====== 本文の抜粋 ======
カラクサシダ Pleurosoriopsis makinoi  (Maxim. ex Makino) Fomin
  山地・岩上・樹幹のシダ ホウライシダ科 カラクサシダ属
Fig.1 (兵庫県丹波市・渓谷の岩上 2013.1/24)

Fig.2 (兵庫県篠山市・社寺の石垣 2015.1/21)

山地の湿った岩上や樹幹にコケに埋まりながら生育する冬緑性シダ。
根茎は長く、細く、コケの間を匍匐し、径約1mm、赤褐色の毛をつける。
葉柄は葉身と同長またはやや短く、長さ5cm以下で、緑色。
葉身は長卵状楕円形、鋭頭〜鈍頭、長さ1.5〜7cm、幅1〜2cm。羽片は三角状卵形〜長卵状楕円形、有柄。
裂片は卵状長楕円形、円頭〜鈍頭、全縁、両面に褐色の多細胞毛をつけ、葉質はやや厚めの紙質、深緑色。
ソーラスは裂片の脈上から中肋までつき、分岐して長く伸びるため、裂片の裏面いっぱいに広がって見える。包膜はない。

■分布:北海道、本州、四国、九州 ・ シベリア東部、中国、朝鮮半島
■生育環境:山地の岩上や樹幹など。

Fig.3 全草標本。(兵庫県丹波市・渓谷の岩上 2013.1/24)
  細長い根茎を持ち、まばらに葉がつく。葉柄は葉身と同長またはやや短く、緑色。
  葉身は長卵状楕円形、鋭頭〜鈍頭。

Fig.4 根茎。(兵庫県丹波市・渓谷の岩上 2013.1/24)
  径約1mm、赤褐色の毛をつけ、コケの中をはう。

Fig.5 葉身。(兵庫県丹波市・渓谷の岩上 2013.1/24)
====== 学習資料 ======
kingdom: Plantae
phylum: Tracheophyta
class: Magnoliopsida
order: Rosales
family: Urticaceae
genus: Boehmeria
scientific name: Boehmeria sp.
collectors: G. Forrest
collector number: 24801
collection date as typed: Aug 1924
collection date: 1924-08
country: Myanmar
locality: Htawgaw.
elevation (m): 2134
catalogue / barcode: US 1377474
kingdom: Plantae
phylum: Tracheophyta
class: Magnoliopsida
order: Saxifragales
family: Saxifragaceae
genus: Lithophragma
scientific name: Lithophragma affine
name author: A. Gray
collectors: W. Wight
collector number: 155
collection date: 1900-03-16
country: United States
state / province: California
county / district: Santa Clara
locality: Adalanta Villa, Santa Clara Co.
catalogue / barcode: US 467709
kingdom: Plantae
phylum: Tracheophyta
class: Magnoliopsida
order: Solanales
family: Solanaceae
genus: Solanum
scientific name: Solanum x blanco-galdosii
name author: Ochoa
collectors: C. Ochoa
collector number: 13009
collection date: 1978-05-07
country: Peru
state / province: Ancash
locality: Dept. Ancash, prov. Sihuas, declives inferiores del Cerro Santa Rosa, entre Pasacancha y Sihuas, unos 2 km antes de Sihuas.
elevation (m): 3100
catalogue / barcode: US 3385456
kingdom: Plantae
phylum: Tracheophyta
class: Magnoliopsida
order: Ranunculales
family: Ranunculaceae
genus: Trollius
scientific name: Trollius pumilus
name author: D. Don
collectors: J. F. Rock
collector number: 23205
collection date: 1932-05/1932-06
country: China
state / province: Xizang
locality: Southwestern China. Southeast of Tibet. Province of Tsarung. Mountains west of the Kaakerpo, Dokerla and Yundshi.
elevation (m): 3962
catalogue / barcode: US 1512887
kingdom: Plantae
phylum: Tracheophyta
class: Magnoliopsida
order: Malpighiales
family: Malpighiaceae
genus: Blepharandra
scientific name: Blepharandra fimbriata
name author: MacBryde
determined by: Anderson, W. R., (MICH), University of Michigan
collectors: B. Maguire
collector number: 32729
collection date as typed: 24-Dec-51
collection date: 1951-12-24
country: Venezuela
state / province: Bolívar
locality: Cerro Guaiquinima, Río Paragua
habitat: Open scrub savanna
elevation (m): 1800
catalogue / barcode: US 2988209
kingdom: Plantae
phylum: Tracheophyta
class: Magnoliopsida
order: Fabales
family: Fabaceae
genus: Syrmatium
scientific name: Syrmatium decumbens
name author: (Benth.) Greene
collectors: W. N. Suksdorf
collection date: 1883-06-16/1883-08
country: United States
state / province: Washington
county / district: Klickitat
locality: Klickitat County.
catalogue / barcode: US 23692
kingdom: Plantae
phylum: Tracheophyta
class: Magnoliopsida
======
- **練習問題**: カラクサシダの解説の続きを、最後の行のあとから書いてください。

- **解答**:
  羽片は三角状卵形〜長卵状楕円形、有柄。

Fig.6 羽片の拡大。(兵庫県丹波市・渓谷の岩上 2013.1/24)
  裂片は卵状長楕円形、円頭〜鈍頭、全縁。先が褐色となる多細胞毛が顕著に見られる。

Fig.7 裏面。(兵庫県丹波市・渓谷の岩上 2013.1/24)
  ソーラスは裂片の脈上から中肋までつき、分岐して長く伸びるため、裂片の裏面いっぱいに広がって見える。
  画像の葉ではソーラスが伸びて、葉先の中軸にまでソーラスがついている。包膜はない。

生育環境と生態
Fig.8 蘚類に覆われた巨岩壁面に生育するカラクサシダ。(兵庫県丹波市・渓谷の岩上 2013.1/24)
渓谷にある巨岩がヒメシノブゴケやオオトラノオゴケといった大型の蘚類に覆われ、そこにカラクサシダが生育していた。
増水すると水没するような場所や中型シダの生えた上部には見られず、巨岩壁面の部分に葉をまばらに出していた。
記録地が少ないのは、コケシノブの仲間のように密に群生せず、コケに埋もれながら点々と葉を出して見つけにくいためだろう。
事実、ここで見つけることができたのは、コケの観察をしながら渓流を遡っていたからだ。

Fig.9 岩上の蘚類中に生育するカラクサシダ。(西宮市・岩上 2014.10/19)
川沿いの落葉広葉樹林中の流紋岩質の巨岩上にカラクサシダが生育していた。
同じ岩上にはオシャグジデンダ、トウゴクシダ、コモチマンネングサなどが生育していた。